# BTU Input?



## Todd (Jul 17, 2013)

My Jotul GF 300 DV has a max BTU input of 26,000 so does that mean at 100% efficiency it will give me those BTU's? What can I really expect?

I might install this in my 1000sq ft finished walkout basement, think it will do the job? I'm just looking to keep the basement 60-65 and turn it up as needed when were down there. Thanks


----------



## DAKSY (Jul 17, 2013)

Todd said:


> My Jotul GF 300 DV has a max BTU input of 26,000 so does that mean at 100% efficiency it will give me those BTU's? What can I really expect?
> 
> I might install this in my 1000sq ft finished walkout basement, think it will do the job? I'm just looking to keep the basement 60-65 and turn it up as needed when were down there. Thanks


 
Yep. Your Allagash is rated at about 73% so .73 x 26K = appx 19K BTU (OUTPUT). If you know out how many sf you're going to heat, that 19K number will tell you how many BTUs you'll get per sf...19K/1K = 19 BTU/sf...might a little low, depending on where you are & how well insulated the area is...In upstate NY we figure 30BTU/sf min. with REALLY good insulation...


----------



## Todd (Jul 17, 2013)

Thanks DAKSY, I thought it might be a little small to take care of 1000 sq ft but I'll probably have 300 sq ft of that closed off so it may work out.

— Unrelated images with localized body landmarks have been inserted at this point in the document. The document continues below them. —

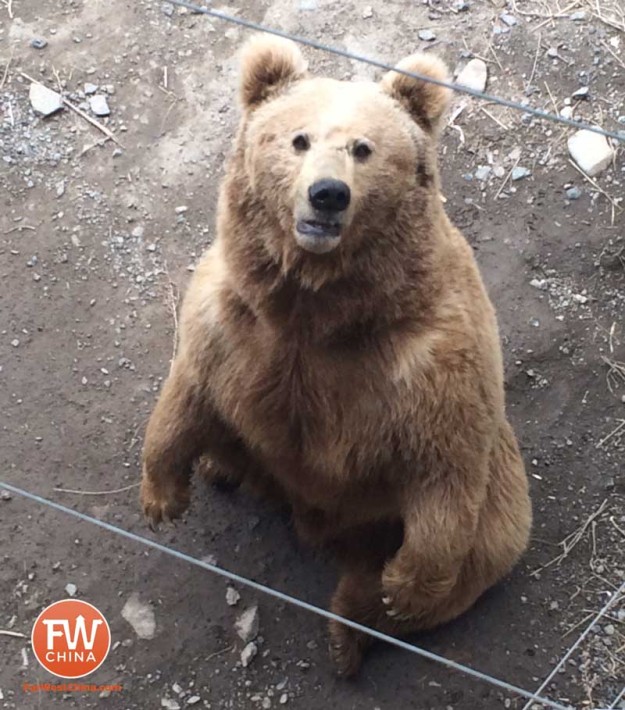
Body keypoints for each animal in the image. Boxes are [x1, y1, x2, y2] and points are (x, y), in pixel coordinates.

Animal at [141, 33, 532, 680]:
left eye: (363, 148)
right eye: (298, 138)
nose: (327, 195)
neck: (319, 309)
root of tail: (318, 519)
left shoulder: (432, 360)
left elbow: (446, 466)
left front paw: (404, 588)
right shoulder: (235, 323)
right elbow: (187, 392)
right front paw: (163, 497)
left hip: (484, 494)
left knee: (484, 546)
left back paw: (351, 630)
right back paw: (221, 470)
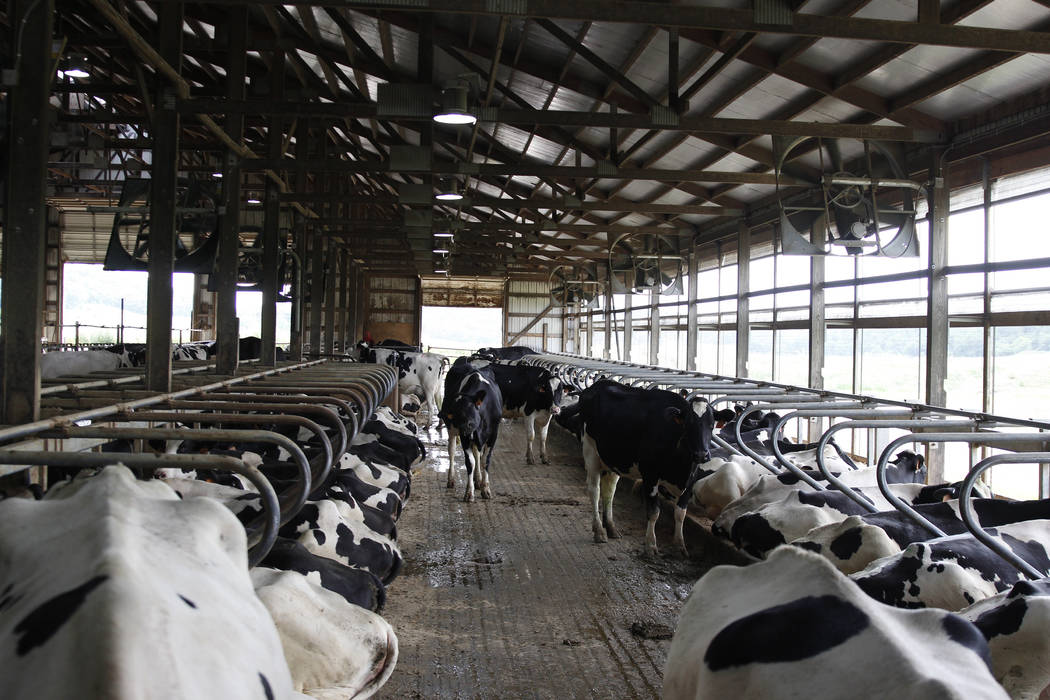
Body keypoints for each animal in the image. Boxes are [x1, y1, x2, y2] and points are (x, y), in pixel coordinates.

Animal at [575, 377, 713, 558]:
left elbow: (680, 514)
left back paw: (611, 527)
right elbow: (654, 512)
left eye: (712, 425)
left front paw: (680, 546)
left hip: (613, 458)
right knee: (594, 490)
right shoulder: (650, 475)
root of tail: (599, 384)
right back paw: (599, 530)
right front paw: (651, 546)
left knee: (609, 490)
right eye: (688, 424)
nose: (701, 454)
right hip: (590, 450)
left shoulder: (690, 481)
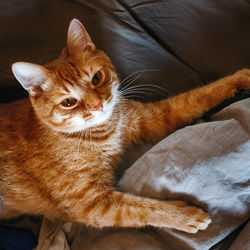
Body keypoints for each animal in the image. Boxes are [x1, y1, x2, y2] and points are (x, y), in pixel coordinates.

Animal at [0, 18, 250, 233]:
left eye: (96, 78)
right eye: (68, 102)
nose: (98, 105)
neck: (106, 131)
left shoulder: (155, 117)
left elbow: (200, 95)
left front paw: (241, 78)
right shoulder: (92, 205)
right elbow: (142, 208)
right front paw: (185, 216)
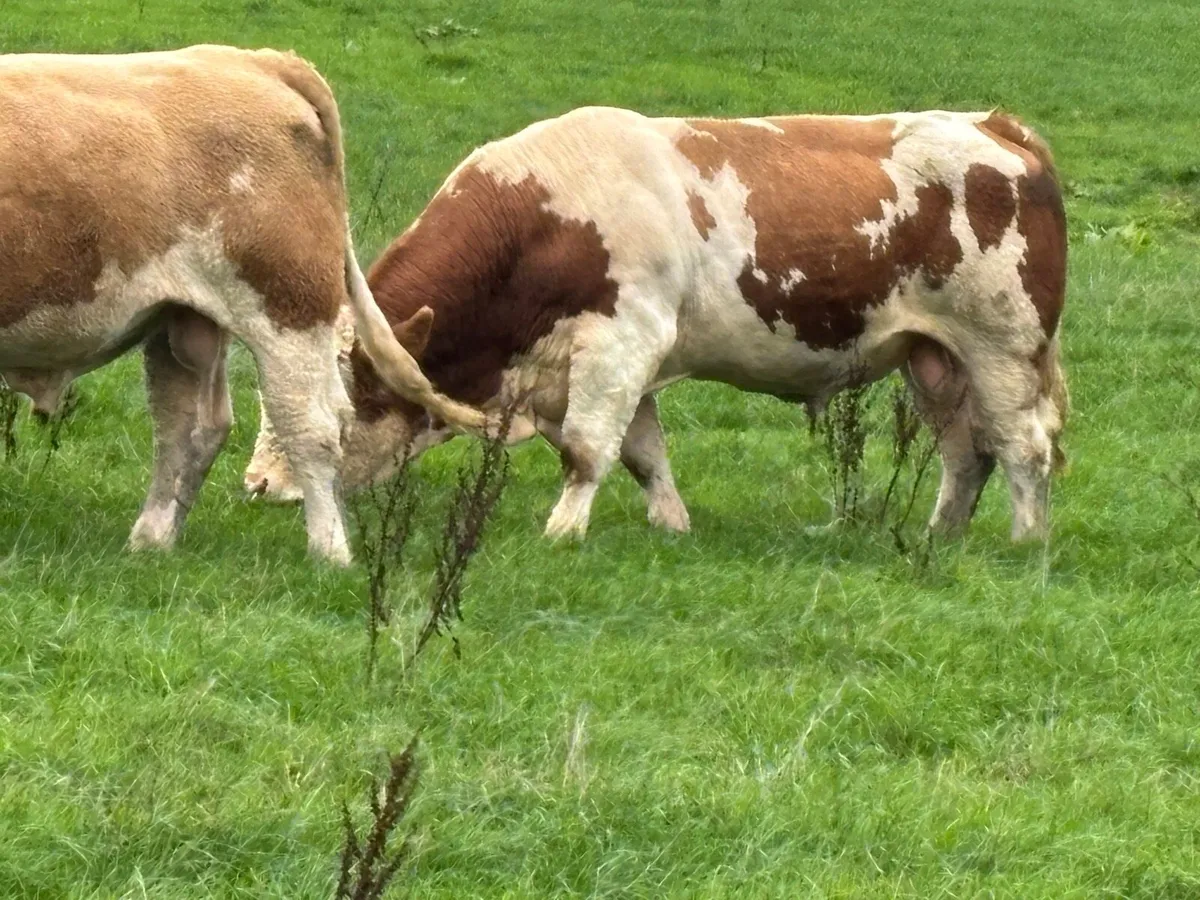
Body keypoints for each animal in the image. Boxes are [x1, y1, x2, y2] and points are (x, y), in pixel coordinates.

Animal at [0, 45, 484, 564]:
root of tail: (255, 59)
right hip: (183, 317)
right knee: (187, 427)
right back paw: (152, 540)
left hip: (288, 307)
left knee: (313, 427)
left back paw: (329, 554)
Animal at [246, 106, 1069, 543]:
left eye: (342, 405)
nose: (257, 485)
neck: (543, 220)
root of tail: (997, 125)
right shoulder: (619, 362)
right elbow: (644, 454)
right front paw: (672, 525)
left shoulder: (620, 343)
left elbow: (588, 449)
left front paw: (561, 533)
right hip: (935, 358)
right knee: (967, 453)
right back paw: (940, 537)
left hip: (1003, 349)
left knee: (1024, 448)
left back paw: (1024, 543)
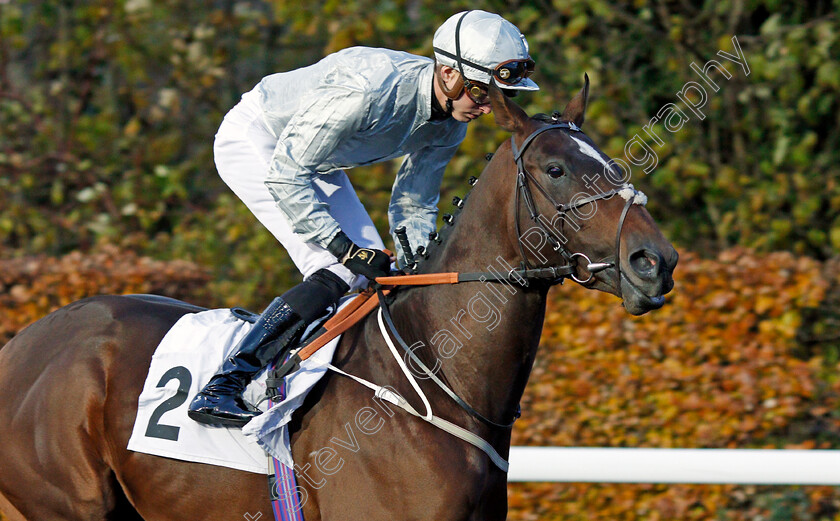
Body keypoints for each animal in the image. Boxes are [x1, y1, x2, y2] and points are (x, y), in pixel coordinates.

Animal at [0, 77, 676, 520]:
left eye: (610, 161)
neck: (435, 380)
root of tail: (23, 342)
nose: (656, 261)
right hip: (66, 503)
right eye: (557, 170)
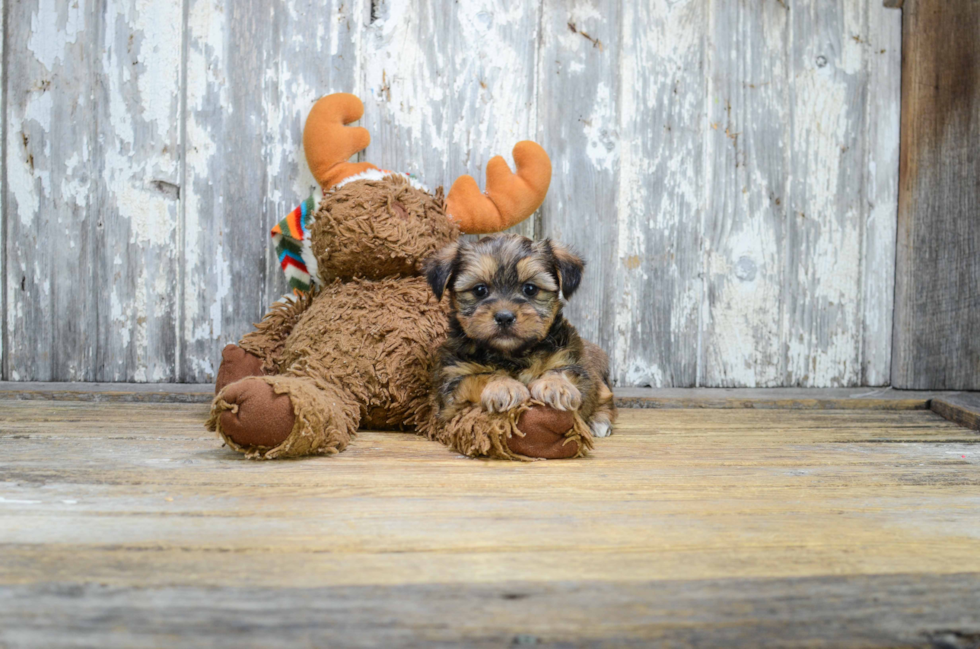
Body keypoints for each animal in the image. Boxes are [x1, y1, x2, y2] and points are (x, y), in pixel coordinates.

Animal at [424, 230, 616, 438]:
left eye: (530, 289)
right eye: (480, 290)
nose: (504, 317)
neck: (512, 354)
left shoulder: (573, 363)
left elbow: (562, 371)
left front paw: (556, 385)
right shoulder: (452, 383)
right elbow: (479, 376)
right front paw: (504, 385)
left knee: (606, 396)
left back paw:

Basement is insulated with 1" foam board, located in western WI.


----------



## Ironhorse74 (Jul 24, 2013)

I do not like the square footage ratings on stoves. At 75% efficient I like 4 btu's per square foot in new tight construction and 6 btu's per square foot in older, not as airtight construction.

Peace

Brad


----------



## DAKSY (Jul 25, 2013)

Ironhorse74 said:


> I do not like the square footage ratings on stoves. At 75% efficient I like 4 btu's per square foot in new tight construction and 6 btu's per square foot in older, not as airtight construction.
> 
> Peace
> 
> Brad


 
I really don't like em myself. I crab's butt tight house in North Carolina is a whole lot different than one in Maine...


----------



## Ironhorse74 (Jul 25, 2013)

DAKSY said:


> I really don't like em myself. I crab's butt tight house in North Carolina is a whole lot different than one in Maine...


 

I reread my post and realized I screwed it up. 4 btu's per cubic foot in new construction and 6 btu's per cubic foot in old construction.


----------



## DAKSY (Jul 25, 2013)

With 8 ft ceilings, your numbers are the roughly the same as mine. The rule of thumb we use here (NY) is 30 BTU/Sf Good insulation, 40 avg insulation & 50 poor insulation...Just a guideline. Nothing scientific, but the numbers will get you close...


----------